鹿島や丸井産業(広島市西区、吉村良介社長)ら4社は、太径横筋の配置作業を省人化する装置を開発した。従来のプレハブ工法が適用できない端部などの入り組んだ箇所に対応。クレーンでつり上げた横筋を、鉄筋工が足場最上段で積層スペーサに載せ替えて降下するだけで配筋が完了する。鉄筋架台の設置を不要とし、一度に複数本の横筋を複数段にわたり配置可能。導入効果を実証したところ、従来工法に比べ鉄筋工を4割削減した。
「Bar Crawler(バークローラ)」として、美保鉄筋(島根県出雲市、清水俊宏社長)、原商(松江市、秀浦淑晃社長)と共同開発した。東北電力の躯体構築工事に導入された。

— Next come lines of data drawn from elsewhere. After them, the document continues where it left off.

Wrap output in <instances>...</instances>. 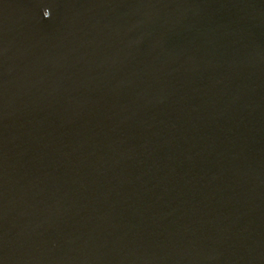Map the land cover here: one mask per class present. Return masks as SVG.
Listing matches in <instances>:
<instances>
[{"label": "water", "instance_id": "1", "mask_svg": "<svg viewBox=\"0 0 264 264\" xmlns=\"http://www.w3.org/2000/svg\"><path fill=\"white\" fill-rule=\"evenodd\" d=\"M0 264H264V0H0Z\"/></svg>", "mask_w": 264, "mask_h": 264}, {"label": "clouds", "instance_id": "2", "mask_svg": "<svg viewBox=\"0 0 264 264\" xmlns=\"http://www.w3.org/2000/svg\"><path fill=\"white\" fill-rule=\"evenodd\" d=\"M49 16H50V14L47 11H45L44 17L48 18Z\"/></svg>", "mask_w": 264, "mask_h": 264}]
</instances>
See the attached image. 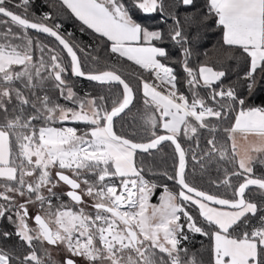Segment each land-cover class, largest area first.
Masks as SVG:
<instances>
[{"label": "snow or ice", "instance_id": "snow-or-ice-1", "mask_svg": "<svg viewBox=\"0 0 264 264\" xmlns=\"http://www.w3.org/2000/svg\"><path fill=\"white\" fill-rule=\"evenodd\" d=\"M30 3L15 4L20 14L13 0H0V218L14 228L0 238L14 235L21 249L0 246V264H61L48 246L60 249L62 264H204L184 245L189 234L209 239L207 264H264V174L253 167L264 157V107H246L235 86L243 80L251 94L264 81V0H204L201 9L196 0H60L55 16L29 18ZM137 11L159 15L167 28L137 22ZM62 14L79 21L81 32L91 30L109 57L132 62L147 78L135 73L134 86L115 64L102 69L92 45L63 32ZM210 18L222 30L221 46L247 65L237 82L224 84L223 63H191L192 43ZM29 30L54 40L45 43ZM166 42L180 51L187 95ZM78 78L107 91L80 95ZM137 99L139 124L118 133L116 120ZM69 121L83 128L62 126ZM249 134L259 143L239 148L236 137ZM166 141L174 146V166L162 175L178 190L163 185L152 204L157 184L145 177L152 170L146 161ZM213 166L209 183L217 191L210 193L195 176ZM61 182L69 190L58 193ZM85 197L92 212L82 206Z\"/></svg>", "mask_w": 264, "mask_h": 264}, {"label": "trees", "instance_id": "trees-1", "mask_svg": "<svg viewBox=\"0 0 264 264\" xmlns=\"http://www.w3.org/2000/svg\"><path fill=\"white\" fill-rule=\"evenodd\" d=\"M15 2L20 0H13ZM204 5V0H196V8L201 9ZM29 9L34 12L39 11H47L52 13L53 16L56 15L58 11L61 9L60 1L59 0H31L29 5ZM12 10L23 14V12L17 10L12 6ZM181 15H183V10H181ZM3 17H0L2 19ZM30 18V17H29ZM134 18L137 22L145 26H157L161 29H166L167 24L160 23V17L157 14H142L140 12L134 13ZM58 22L62 24V30L64 33L71 32L73 33V38L77 41L83 43L84 45H92L93 48L96 49L95 52L92 53L94 56H98L101 60V68L107 66H111L115 64L116 69L119 70V74H121L126 80H129L134 86L137 81L133 78V75L139 72L141 75L147 78V73H144L142 69H139V66L134 65L130 61H117L114 57H109L107 55V49L102 45L99 44L98 41L95 40V34L92 33L91 30H86L84 32L80 31V22L77 21L74 17L70 16V14H62L58 17ZM171 23V21H169ZM0 30H4L0 28ZM16 30V29H14ZM192 32H195L196 29H192ZM200 38L198 41H194L192 43V50L193 55L191 58V63L193 66H196L199 62L208 63L211 66H215L217 68L220 67V64L223 63L228 68L227 77L224 79V84L228 85L231 82H237L238 77H242L244 72L247 70V65L244 63L243 59L239 58V53L234 52L233 50L229 49L227 46L222 47V30L221 28L217 27L214 21L210 18L209 22L206 26L199 29ZM29 33L33 36H38L42 41L45 43H51L54 39L47 37L45 35L33 32L29 30ZM164 46L167 48L171 57H173L177 62L170 63L175 71L178 74V77L181 78V82L178 84V88L181 91H184L187 95V88L183 83L184 73L181 67V64L178 62L180 58V51L177 47H175L171 42H166ZM230 55H234L237 57L236 59H229ZM259 78V77H258ZM245 82L243 80H239L235 84L236 90L238 94L246 99V107L253 106V107H264V81H262L259 86L249 94L246 87L244 86ZM75 90L80 94L83 95L85 92L91 93L92 95H99L106 93V87H101L100 85L84 80L82 78L77 79L76 88ZM60 103H65L62 99L59 101ZM143 109L142 99H137L132 106L131 111L127 112L124 116V119H117L116 120V131L118 133H122L121 126L123 125V133L130 132L131 128L129 125L132 124H139V120L133 119L134 116L137 115L138 110ZM68 125L71 127L83 128L82 124H77L74 122H65L63 124ZM224 126H228L225 124ZM122 133V134H123ZM158 134H164L162 129H158ZM205 137H208V133L205 131ZM220 139H226L223 130L219 131ZM229 148H230V141H228ZM184 147H188L187 143L183 144ZM155 152V159L153 160L152 157H147L148 163L152 164V170L150 172H145L146 179L152 180L157 184V188L154 189L153 195L151 200L157 202L159 199L160 194L163 192V185L167 184L170 190H178L174 186L173 181L167 180V178L162 175L164 172L172 174L173 172V146L170 145V142H164L162 147H160L159 151L153 150ZM253 155H259L258 153H253ZM264 157L258 159L254 162V173L255 175L259 176L264 174ZM188 172H192L191 163L188 167ZM210 177L212 179L216 178V169L213 166L212 170L203 176L201 179V174L199 172L196 173L195 176V184L197 187L207 190L210 193H215L217 191L216 186L209 183ZM189 179L191 180L192 177L190 175ZM221 194H224L225 190L223 188L219 189ZM230 195V194H229ZM62 200L65 203L69 202V198L66 195L62 196ZM92 202V201H91ZM55 203V201H54ZM93 211V209H92ZM90 210V212H92ZM9 231L14 232L13 226L7 221L6 218H0V232ZM190 239L184 242V245L190 250V252H196L199 254V257L203 259L204 264H207L209 255H208V246H209V239L207 237L201 236L199 234H189ZM0 246H4L8 249L15 248L17 251H21L19 246L18 238L14 235L11 238L6 240L0 238Z\"/></svg>", "mask_w": 264, "mask_h": 264}, {"label": "rangeland", "instance_id": "rangeland-1", "mask_svg": "<svg viewBox=\"0 0 264 264\" xmlns=\"http://www.w3.org/2000/svg\"><path fill=\"white\" fill-rule=\"evenodd\" d=\"M18 3V2H13V7H15V4ZM17 10L23 12V9L22 8H16ZM29 17H31V13L29 12ZM63 126V125H62ZM64 127H71V126H68V125H64ZM237 140V145L239 148H244V147H250L251 145L253 144H258L259 143V140L258 139H254L252 136H247V138L245 137H237L236 138ZM231 143V141H230ZM68 189V186L66 185H62V182H61V185H59L57 188H56V191L59 193V192H66ZM161 195V194H160ZM160 197V196H159ZM85 201H86V205H82V206H86L87 210H91L92 211V208H91V200L90 198L88 197H85L84 198ZM150 203L152 204H156V203H159V199L157 202H154L150 199ZM38 210V206H32L30 207L29 211H30V215H34L36 213V211ZM30 223L34 224V221H30ZM49 247V250L51 252V255L53 257L54 260L58 261V262H61L62 264V260H63V253L60 251V249L56 248V247H53V246H48ZM78 264H85V262L80 259L78 261Z\"/></svg>", "mask_w": 264, "mask_h": 264}, {"label": "built area", "instance_id": "built-area-1", "mask_svg": "<svg viewBox=\"0 0 264 264\" xmlns=\"http://www.w3.org/2000/svg\"><path fill=\"white\" fill-rule=\"evenodd\" d=\"M14 2V1H13ZM18 3L20 2V1H17ZM18 3H16V4H18ZM29 12L30 13H32V12H34V11H32V10H30L29 9ZM44 12H47V11H39V12H34L37 16H39V15H41L42 13H44Z\"/></svg>", "mask_w": 264, "mask_h": 264}, {"label": "crops", "instance_id": "crops-1", "mask_svg": "<svg viewBox=\"0 0 264 264\" xmlns=\"http://www.w3.org/2000/svg\"><path fill=\"white\" fill-rule=\"evenodd\" d=\"M60 1V0H59ZM164 132V131H163ZM249 136H252L254 139H258L256 136H254V135H252V134H249ZM237 137H240L239 135L237 136ZM236 137V138H237ZM230 145H231V143H230Z\"/></svg>", "mask_w": 264, "mask_h": 264}, {"label": "water", "instance_id": "water-1", "mask_svg": "<svg viewBox=\"0 0 264 264\" xmlns=\"http://www.w3.org/2000/svg\"><path fill=\"white\" fill-rule=\"evenodd\" d=\"M31 31H33V32H35V30H31ZM40 34V33H39ZM42 35H45L46 36V34H42ZM51 38V37H50ZM52 39H54V38H52ZM83 79V78H82ZM84 80H86V79H84ZM88 81V80H87ZM91 82V81H90ZM95 83V82H94ZM165 134V133H164ZM167 142V141H166ZM164 143V142H163ZM174 147V146H173Z\"/></svg>", "mask_w": 264, "mask_h": 264}, {"label": "flooded vegetation", "instance_id": "flooded-vegetation-1", "mask_svg": "<svg viewBox=\"0 0 264 264\" xmlns=\"http://www.w3.org/2000/svg\"><path fill=\"white\" fill-rule=\"evenodd\" d=\"M90 212V210H88Z\"/></svg>", "mask_w": 264, "mask_h": 264}]
</instances>
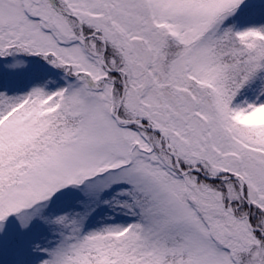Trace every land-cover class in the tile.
Segmentation results:
<instances>
[{"label":"snow or ice","instance_id":"obj_1","mask_svg":"<svg viewBox=\"0 0 264 264\" xmlns=\"http://www.w3.org/2000/svg\"><path fill=\"white\" fill-rule=\"evenodd\" d=\"M0 264H264V0H0Z\"/></svg>","mask_w":264,"mask_h":264}]
</instances>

足場最上段でクレーンから荷受けした横筋を積層スペーサに載せ替え、降下させるだけで配筋が完了する。プレハブ化が困難なL型鉄筋などを使う構造物端部の配筋に対応し、鉄筋継ぎ手の位置変更など仕様を変えずに配筋可能。離れた安全な場所からスマートフォンで操作できる。
積層スペーサが鉄筋架台の代替となり、準備作業の工程を簡素化する。頭上に制限のない足場最上段で重量のある横筋を安定した姿勢で取り扱うため、安全性も大幅に向上。横筋の配置作業に充てる人員を削減し、技能者の身体的負担も大幅に軽減する。横筋の揚重作業量が低減し、クレーンを他の作業にも転用できるようになり、現場全体の作業効率を高められる。
鹿島と丸井産業は、バークローラを建設現場で展開していく。